2008: Josh Whitesell
I kinda thought we were the ones who had drafted Whitesell, but turns out he was actually a Nationals' pick, whom we picked up off waivers in March 2008. He got his call-up in September, after hitting .328 with 26 homers for Tucson, and was a back-up from May through August the following year, after Tony Clark hit the DL. But he never really seemed to stick, hitting below the Uecker Line. Played in the Nationals minor-league system for a bit: is currently in Japan with Chiba Lotte.

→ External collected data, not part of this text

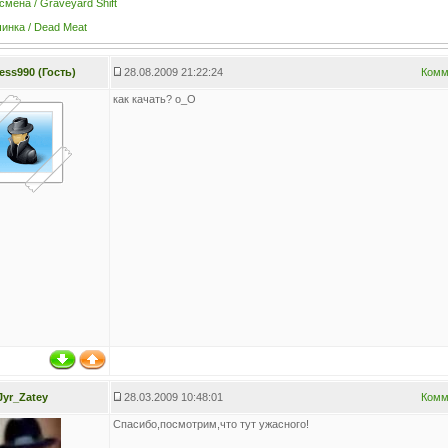
смена / Graveyard Shift
инка / Dead Meat
ess990 (Гость)
28.08.2009 21:22:24
Комм
как качать? о_О
Jyr_Zatey
28.03.2009 10:48:01
Комм
Спасибо,посмотрим,что тут ужасного!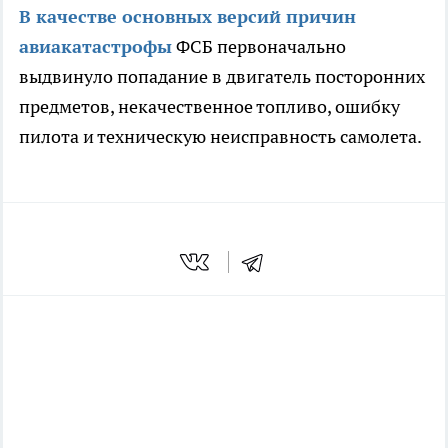
В качестве основных версий причин
авиакатастрофы
ФСБ первоначально
выдвинуло попадание в двигатель посторонних
предметов, некачественное топливо, ошибку
пилота и техническую неисправность самолета.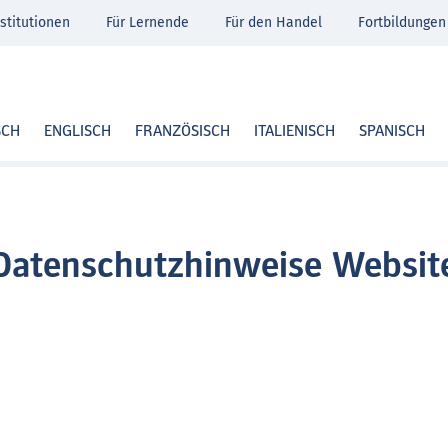
stitutionen
Für Lernende
Für den Handel
Fortbildungen
SCH
ENGLISCH
FRANZÖSISCH
ITALIENISCH
SPANISCH
Datenschutzhinweise Websit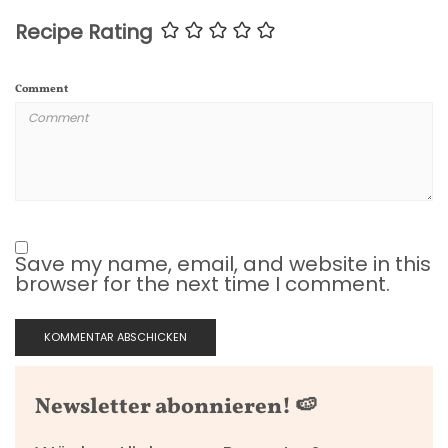
Recipe Rating
Comment
Save my name, email, and website in this
browser for the next time I comment.
Newsletter abonnieren! 🍉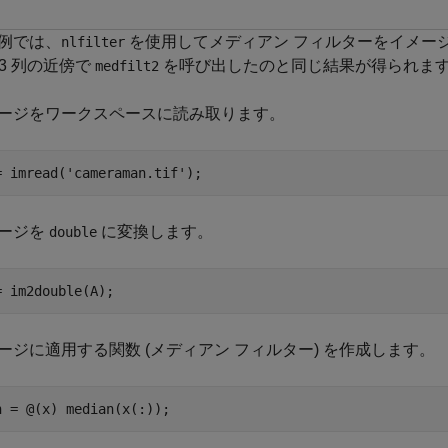
例では、
を使用してメディアン フィルターをイメー
nlfilter
行 3 列の近傍で
を呼び出したのと同じ結果が得られま
medfilt2
ージをワークスペースに読み取ります。
= imread(
'cameraman.tif'
); 
ージを
に変換します。
double
= im2double(A);
ージに適用する関数 (メディアン フィルター) を作成します。
n = @(x) median(x(:));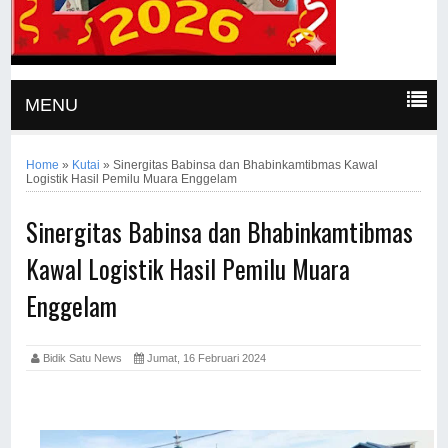
MENU
Home
»
Kutai
»
Sinergitas Babinsa dan Bhabinkamtibmas Kawal
Logistik Hasil Pemilu Muara Enggelam
Sinergitas Babinsa dan Bhabinkamtibmas
Kawal Logistik Hasil Pemilu Muara
Enggelam
Bidik Satu News
Jumat, 16 Februari 2024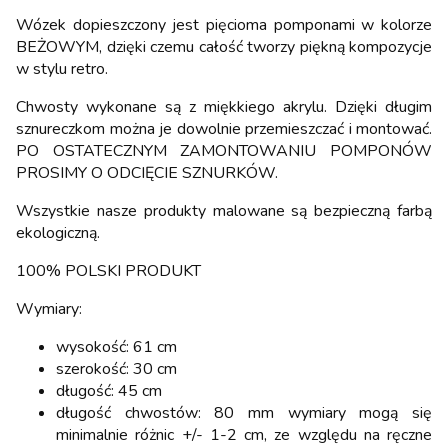
Wózek dopieszczony jest pięcioma pomponami w kolorze
BEŻOWYM, dzięki czemu całość tworzy piękną kompozycje
w stylu retro.
Chwosty wykonane są z miękkiego akrylu. Dzięki długim
sznureczkom można je dowolnie przemieszczać i montować.
PO OSTATECZNYM ZAMONTOWANIU POMPONÓW
PROSIMY O ODCIĘCIE SZNURKÓW.
Wszystkie nasze produkty malowane są bezpieczną farbą
ekologiczną.
100% POLSKI PRODUKT
Wymiary:
wysokość: 61 cm
szerokość: 30 cm
długość: 45 cm
długość chwostów: 80 mm wymiary mogą się
minimalnie różnic +/- 1-2 cm, ze względu na ręczne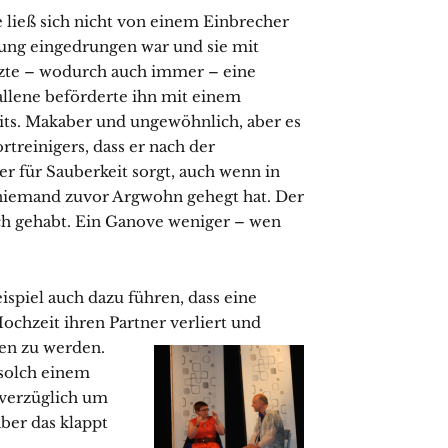
 ließ sich nicht von einem Einbrecher
ung eingedrungen war und sie mit
rzte – wodurch auch immer – eine
allene beförderte ihn mit einem
eits. Makaber und ungewöhnlich, aber es
treinigers, dass er nach der
r für Sauberkeit sorgt, auch wenn in
 niemand zuvor Argwohn gehegt hat. Der
ch gehabt. Ein Ganove weniger – wen
ispiel auch dazu führen, dass eine
ochzeit ihren Partner verliert und
sen zu werden.
solch einem
nverzüglich um
ber das klappt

I almost included Kevin Mulvey, who made his NL debut in September that year, but turns out he had already played that season, for the Minnesota Twins. Remember Jon Rauch? Mulvey was the PTBNL when we sent him to Minnesota in August 2009. This trade was immediately a win for us, simply on the basis of Mulvey not being Jon Rauch.
2010: Zach Kroenke and Konrad Schmidt
Must have been short of K's this September. Kroenke got the gift of a relief appearance in Coors for his debut, and allowed six hits in 1.1 innings of work. Schmidt occupied the third catcher spot, behind Montero and John Hester, who took over as backup after Chris Snyder was traded. Schmidt would reappear two years later, playing in another four games, and is now with the Reds minor-league organization, probably awaiting the call-up for another four games in September 2014.
2011: Jarrod Parker
Ah, Kevin Towers - you're just such a tease.... You show us just a hint of Parker, only to send him off to Oakland, never to be heard from again [well, you know what I mean]. Certainly, his debut was memorable, though like Montero's, more for other reasons. This went into extras, Micah Owings allowed five in the tenth, only for Arizona to get six two-run in the bottom half, capped off by Ryan Roberts' walk-off grand-slam, the second such in team history [the first was by Damian Miller, off Orel Hershiser in 2000]. Yeah, if you're only going to appear in one D-backs game, that wasn't a bad one to pick...
2012: Adam Eaton and Tyler Graham
Eaton needs little introduction, but Graham gets my vote for the "Who's he?" of the 2012 Diamondbacks, as the player you're most likely to forget was part of the roster. He was basically Tony Campana v0.1: 60 SB in the minors the years before, and his ten games for the D-backs last season resulted in two (count 'em!) trips to the plate. The odd thing is, he only attempted one stolen-base in his time here, and was caught. This season, Graham has been particularly nomadic, appearing for York of the Atlantic League (wonder if he saw Josh Kroeger?), Fargo-Moorhead and Winnipeg of the American Association, and also Veracruz in Mexico.
I guess what the above tells us is that players called up in September tend not to amount to much. That's a total of 21 in team history, the majority of whom have had major-league careers barely above replacement-level. There is some logic to this: if they were "good enough" for the majors, why weren't they called up earlier? It's unlikely they improved a lot on September 1. Of course, there are occasionally legitimate reasons i.e. not starting the service time clock, as with Parker. But generally, cruel though it may be to say so, these seem more like the last cars left in the showroom than this year's models.